Kishore: Even today the complaint is the same. The power sector is deregulated. [But] every sector that needs to support the power sector continues to be government owned. So you have power sector generation delicensed. But evacuation is still a government-controlled monopoly. Fuel supply, government controlled. Water, government controlled. Railways, government controlled. Allocation of wagons, government controlled. Equipment supply, we only have one government company. So what are you doing? You are now enabling the sector, opening up, saying you’ll do anything. But you have a set of contradictions. And the reactions are completely ad hoc. All of us have been reading about how the environment ministry is reacting. So I keep saying there is no problem of lack of policy. There is lack of coordination. If you go to two departments, they’re talking two different languages. This is the problem, but I think this is where our opportunity is.

India Knowledge at Wharton: Coming back to the financing situation, could you tell me a little bit about the capital markets and the way you were able to raise the financing you needed for your venture?

Kishore: When we actually started off, we did a very interesting deal at stage one. We were the first company to look at the need for intermediation. We were the first company to look at sale of power directly to the consumers. And we actually got into a relationship with the consumers where the consumers invested in the equity of our company. They invested in equity and they got no return on their equity. They partly bridged us. That was an outsourcing model.

Additionally, we also got a very interesting, very unique deal with Lehman Brothers where Lehman Brothers invested US$9 for every US$1 we invested. So if you look at the extent of our leveraging, I think we have a company that leveraged almost 99 to one, where equity came partly from Lehman, and partly from our customers. We have now built almost a gigawatt of capacity based on this model and we continue to hold 65% of the equity. I would certainly urge all your people to look at our model. It’s very interesting, I’m not taking pride in that, but that’s what enabled us to go to a different level.

But as promoters we had no money. So ours is the first company that went directly to get listed on the London Market. Instead of listing the holding company that held the underlying assets, we listed the promoter holding company. We are a company that was listed first on the AIM [alternative investment market]. Now we’re on the main board. Our shares were quoted at about 107 pence in November 2006. The share is now trading at about 560 pence. It’s very heartening.

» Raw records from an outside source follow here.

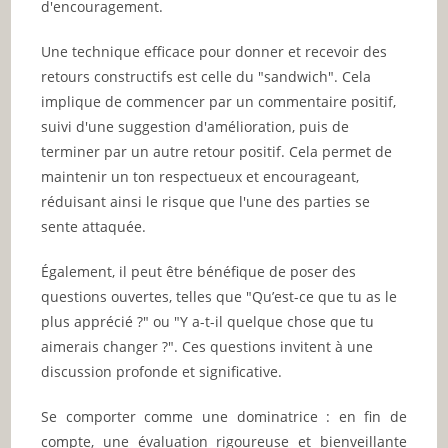
d'encouragement.
Une technique efficace pour donner et recevoir des
retours constructifs est celle du "sandwich". Cela
implique de commencer par un commentaire positif,
suivi d'une suggestion d'amélioration, puis de
terminer par un autre retour positif. Cela permet de
maintenir un ton respectueux et encourageant,
réduisant ainsi le risque que l'une des parties se
sente attaquée.
Également, il peut être bénéfique de poser des
questions ouvertes, telles que "Qu’est-ce que tu as le
plus apprécié ?" ou "Y a-t-il quelque chose que tu
aimerais changer ?". Ces questions invitent à une
discussion profonde et significative.
Se comporter comme une dominatrice : en fin de
compte, une évaluation rigoureuse et bienveillante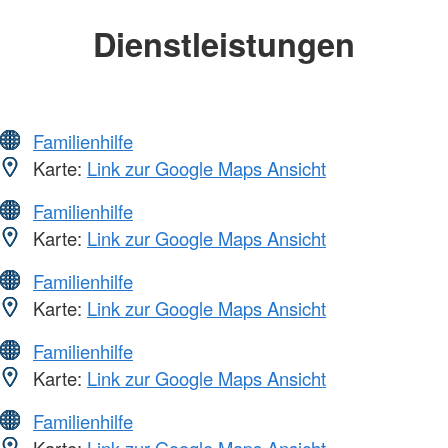
Dienstleistungen
Familienhilfe
Karte:
Link zur Google Maps Ansicht
Familienhilfe
Karte:
Link zur Google Maps Ansicht
Familienhilfe
Karte:
Link zur Google Maps Ansicht
Familienhilfe
Karte:
Link zur Google Maps Ansicht
Familienhilfe
Karte:
Link zur Google Maps Ansicht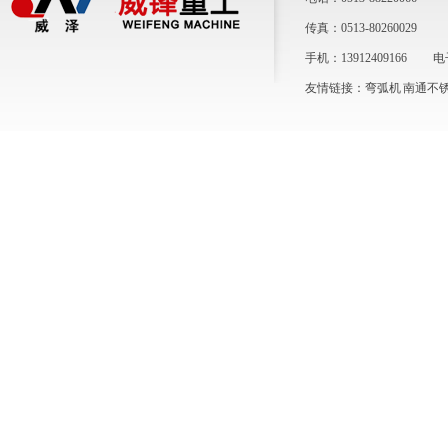
传真：0513-80260029
手机：13912409166 电子
友情链接：
弯弧机
南通不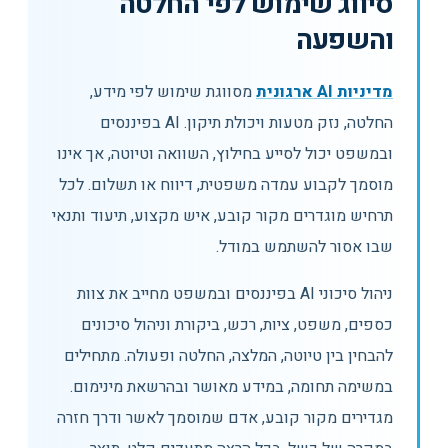
סיווג שימוש לפי החלטה
והשפעה
מדיניות AI ארגונית
מסווגת שימוש לפי מידע,
החלטה, נזק מטעות ויכולת תיקון. AI בפיננסים
ובמשפט יכול לסייע בחילוץ, השוואה וטיוטה, אך אינו
מוסמך לקבוע עמדה משפטית, דיווח או תשלום. לכל
תרחיש מוגדרים מקור קובע, איש מקצוע, תיעוד ותנאי
שבו אסור להשתמש במודל.
ניהול סיכוני AI בפיננסים ובמשפט מחייב את צוות
כספים, משפט, ציות, רכש, ביקורת וניהול סיכונים
להבחין בין טיוטה, המלצה, החלטה ופעולה. מתחילים
במשימה תחומה, במידע מאושר ובהרשאת מינימום.
מגדירים מקור קובע, אדם שמוסמך לאשר ודרך חזרה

So we raised money there. Then we raised money on the Indian stock market. We got the Indian company listed in June 2008. So with these two companies and Lehman and customers, in the last seven years we’ve raised almost US$1 billion of equity.

India Knowledge at Wharton: One last question. Through this entire journey, what would you regard as the toughest leadership challenge you have faced? How did you overcome it and what did you learn from it?

Kishore: I think the most important thing is that you cannot be very structural, you cannot be very hierarchical, you cannot have a very strong ego. In our sector we have seen that at the federal level the government of India is saying we desperately need power and we’ll give you all support. The local government is saying they’ll give you all support. There’s a huge amount of expectation. [But it is] completely contradictory at the local level, the ground level.

I think we need to just roll up our sleeves, go talk to the local people with the feeling that we belong to them. And I’m very happy to say that KSK has done possibly the maximum number of plants in number in the maximum number of locations. We did 20 mw, 25 mw, 58 mw, graduated to 135, made it 540, and now 3,600.

We have done about 11 plants in eight states. The entire learning has been to be completely micro on almost 50% of the issues and insist that all your people are motivated in that direction. The company today has grown from about 40 people in 2005-2006 to more than 1,400 directly employed now. These people have been motivated to understand that in this process you will do well [if you are] extremely responsive. I think that’s the biggest takeaway.